There could be grave economic consequences should the New World Screwworm get out of hand among U.S. livestock, leading to animal deaths, decreased livestock production, and decreased availability of manure and draught animals, according to the U.S. Department of Agriculture.
“It is not only a threat to our ranching community — but it is a threat to our food supply and our national security,” the USDA said.
Already, in May, the USDA suspended imports of live cattle, horse and bison from the Mexican border because of the parasitic fly’s spread through southern Mexico.
The New World Screwworm isn’t new to the U.S.

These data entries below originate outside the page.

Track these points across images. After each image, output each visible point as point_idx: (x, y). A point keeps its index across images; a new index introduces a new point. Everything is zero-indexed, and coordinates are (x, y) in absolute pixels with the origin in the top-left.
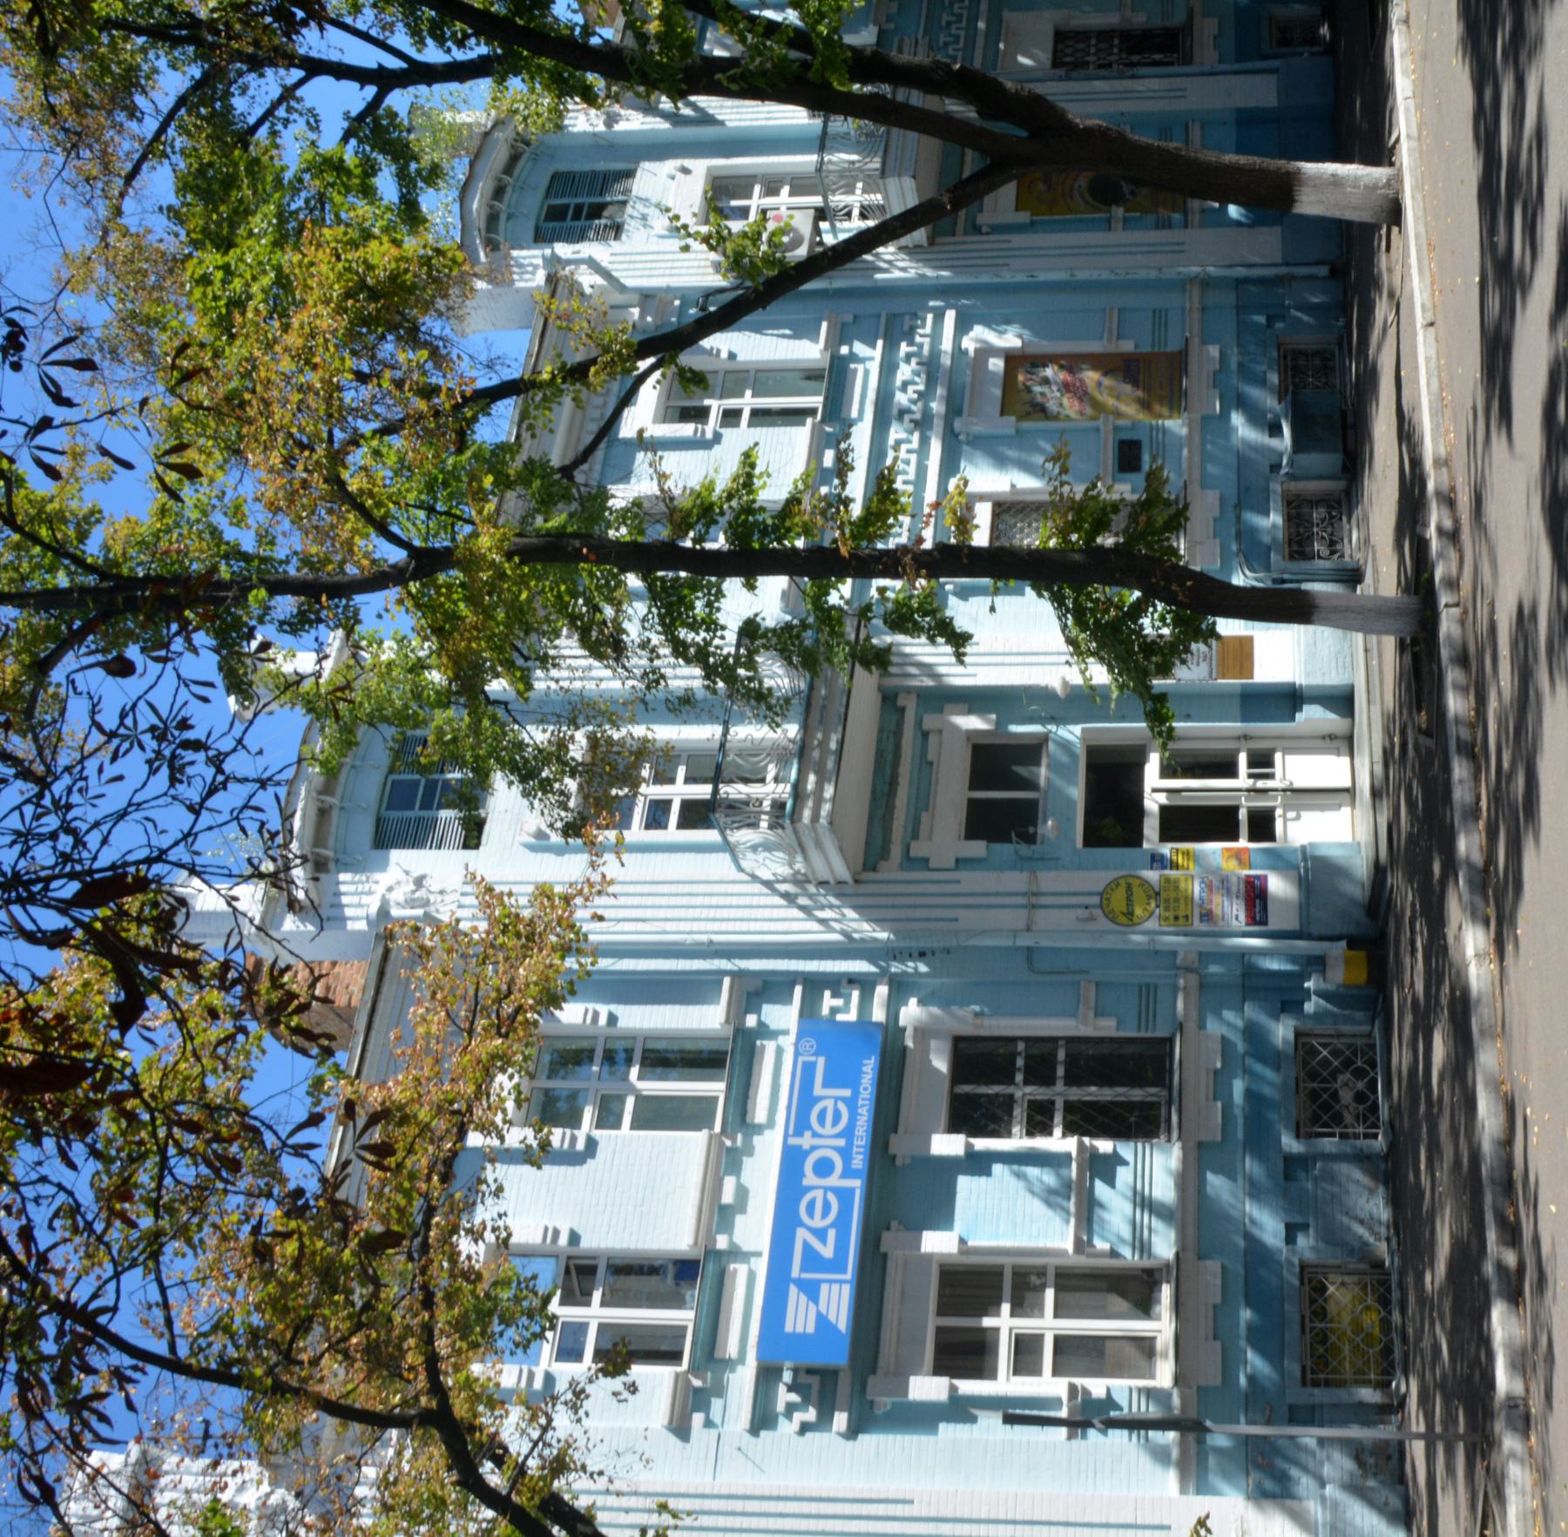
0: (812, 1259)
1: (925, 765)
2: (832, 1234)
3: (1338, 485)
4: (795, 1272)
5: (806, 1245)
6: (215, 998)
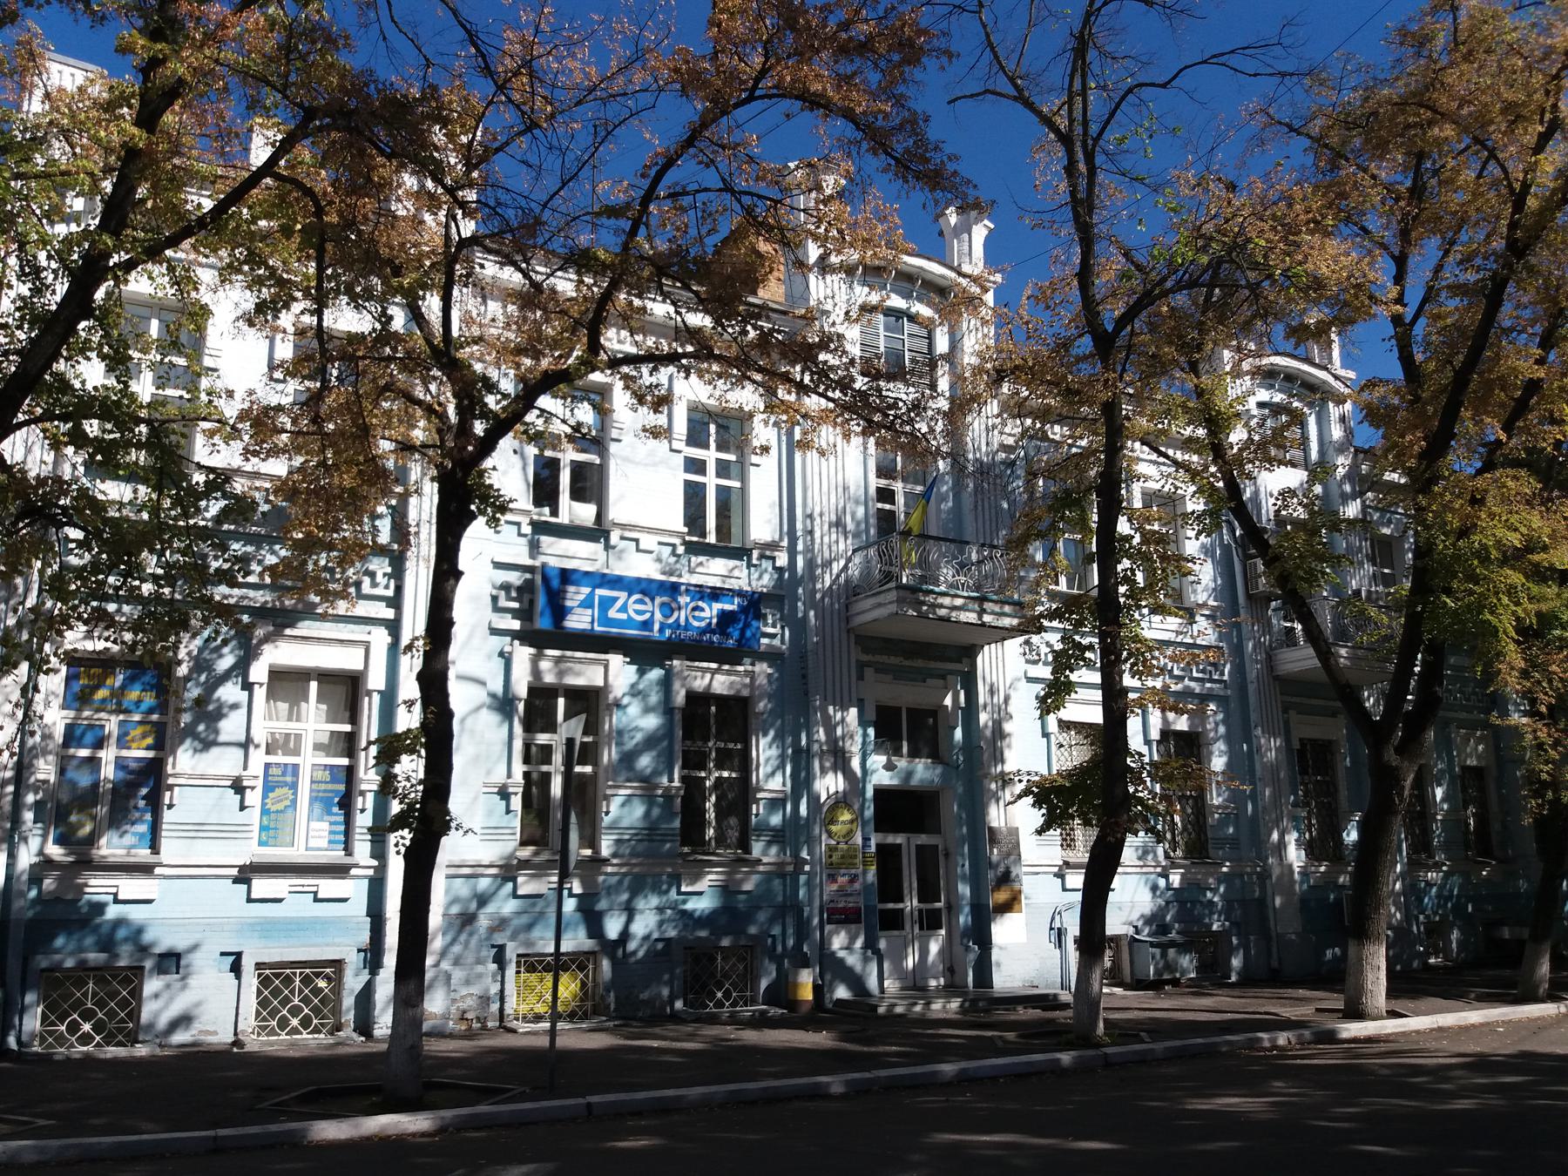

But it was considered eradicated in the United States in 1966, and by 1996, the economic benefit of that eradication was estimated at nearly $800 million, “with an estimated $2.8 billion benefit to the wider economy,” the USDA said.
Texas suffered an outbreak in 1976. A repeat could cost the state’s livestock producers $732 million a year and the state economy $1.8 billion, the USDA said.
Historically, the New World Screwworm was a problem in the U.S. Southwest and expanded to the Southeast in the 1930s after a shipment of infested animals, the USDA said. Scientists in the 1950s discovered a technique that uses radiation to sterilize male parasitic flies.
Female flies that mate with the sterile male flies produce sterile eggs, “so they can’t propagate anymore,” Chin-Hong said. It was this technique that allowed the U.S., Mexico and Central America to eradicate the New World Screwworm by the 1960s.
But the parasitic fly has remained endemic in South America, Cuba, Haiti and the Dominican Republic.
In late August, the USDA said it would invest in new technology to try to accelerate the pace of sterile fly production. The agency also said it would build a sterile-fly production facility at Edinburg, Texas, which is close to the Mexico border, and would be able to produce up to 300 million sterile flies per week.
“This will be the only United States-based sterile fly facility and will work in tandem with facilities in Panama and Mexico to help eradicate the pest and protect American agriculture,” the USDA said.
The USDA is already releasing sterile flies in southern Mexico and Central America.
The risk to humans from the fly, particularly in the U.S., is relatively low. “We have decent nutrition; people have access to medical care,” Chin-Hong said.
But infestations can happen. Open wounds are a danger, and mucus membranes can also be infested, such as inside the nose, according to the CDC.
An infestation occurs when fly maggots infest the living flesh of warm-blooded animals, the CDC says. The flies “land on the eyes or the nose or the mouth,” Chin-Hong said, or, according to the CDC, in an opening such as the genitals or a wound as small as an insect bite. A single female fly can lay 200 to 300 eggs at a time.
When they hatch, the maggots — which are called screwworms — “have these little sharp teeth or hooks in their mouths, and they chomp away at the flesh and burrow,” Chin-Hong said. After feeding for about seven days, a maggot will fall to the ground, dig into the soil and then awaken as an adult fly.
Deaths among humans are uncommon but can happen, Chin-Hong said. Infestation should be treated as soon as possible. Symptoms can include painful skin sores or wounds that may not heal, the feeling of the larvae moving, or a foul-smelling odor, the CDC says.
Patients are treated by removal of the maggots, which need to be killed by putting them into a sealed container of concentrated ethyl or isopropyl alcohol then disposed of as biohazardous waste.
The parasitic fly has been found recently in seven Mexican states: Campeche, Chiapas, Oaxaca, Quintana Roo, Tabasco, Veracruz, and Yucatán. Officials urge travelers to keep open wounds clean and covered, avoid insect bites, and wear hats, loose-fitting long-sleeved shirts and pants, socks, and insect repellents registered by the Environmental Protection Agency as effective.